Метатрон - страница 18

Шрифт
Интервал


Он мерзенько улыбается, скаля острые желтые зубы, так похожие на волчьи:

– Кяфир, ты знаешь вопрос, ты знаешь ответы. Я не буду повторять. Выбирай, – «чех» гостеприимно разводит руками, мол, бери, что хочешь. Но ты знаешь, что это ложь.

Справа от тебя по грязи расползается алое пятно – оно сочится из обрубка, который еще несколько минут был твоим напарником.

В ушах все еще звучит тошнотворное хлюпанье – так захлебываются собственной кровью, пока горло перерезает кривой нож. Барашек или человек? Невелика разница.

Напарник выбрал смерть. Он предпочел смерть предательству и бесчестью. Он предпочел смерть жизни.

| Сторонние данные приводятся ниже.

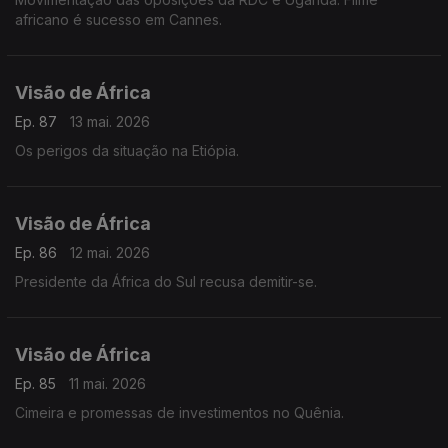
africano é sucesso em Cannes.
Visão de África
Ep. 87
13 mai. 2026
Os perigos da situação na Etiópia.
Visão de África
Ep. 86
12 mai. 2026
Presidente da África do Sul recusa demitir-se.
Visão de África
Ep. 85
11 mai. 2026
Cimeira e promessas de investimentos no Quênia.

Что выберешь ты? На что тебе хватит смелости? Сможешь повторить?

– Эй, я добр, у меня хорошее настроение, но я не намерен долго ждать. Что ты решил, кяфир?

И ты закрываешь глаза, и набираешь в грудь побольше воздуха, и кричишь надрывно, чужим тебе голосом:

– Ашхаду алля иляяха илляллах. Уа ашхаду анна Мухаммадар-расуулюллах! Свидетельствую! Нет Бога кроме Аллаха и Мохаммед пророк его! Свидетельствую!

Тебе всего двадцать один. Ты очень хочешь жить. Очень. Хочешь. Жить.

Сволочь.

И падаешь лицом в грязь, и ищешь губами стертые военные ботинки, и целуешь их, и повторяешь – вдруг не расслышали:

– Свидетельствую! Нет Бога кроме Аллаха и Мохаммед пророк его! Свидетельствую! Свидетельствую! Сви-де-тель-ству-ю!

И слышишь этот смех, дикий страшный смех, что резонирует от гор и стенок твоей собственной черепной коробки….

Я проснулся и резко сел на мешке соломы, заменявшем мне кровать. Смех рыжебородого продолжал биться в голове, будто заключенный в своей темнице. Боль была нестерпимой. Она разрывала на части и так изрядно потрепанный, почти вскипятившийся мозг.

Я застонал. Сквозь зубы, пытаясь не разбудить Малику, пытаясь справиться самостоятельно. Я очень давно не слышал этот смех, я был уверен, что похоронил его, закопал в самом дальнем уголке подсознания, но нет, он выбрался, как только сопротивление ослабло.

Малика, конечно, проснулась. Ничего не понимая, не зная, чем помочь, она, словно собака, учуяла боль и подбежала ко мне. И я сдался – рухнул головой на ее большую упругую грудь.

Силы покинули меня. Я был еще очень слаб, и ужасно беспомощен. Я презирал себя за такое безвольное и потерянное состояние, но ничего не мог с ним поделать.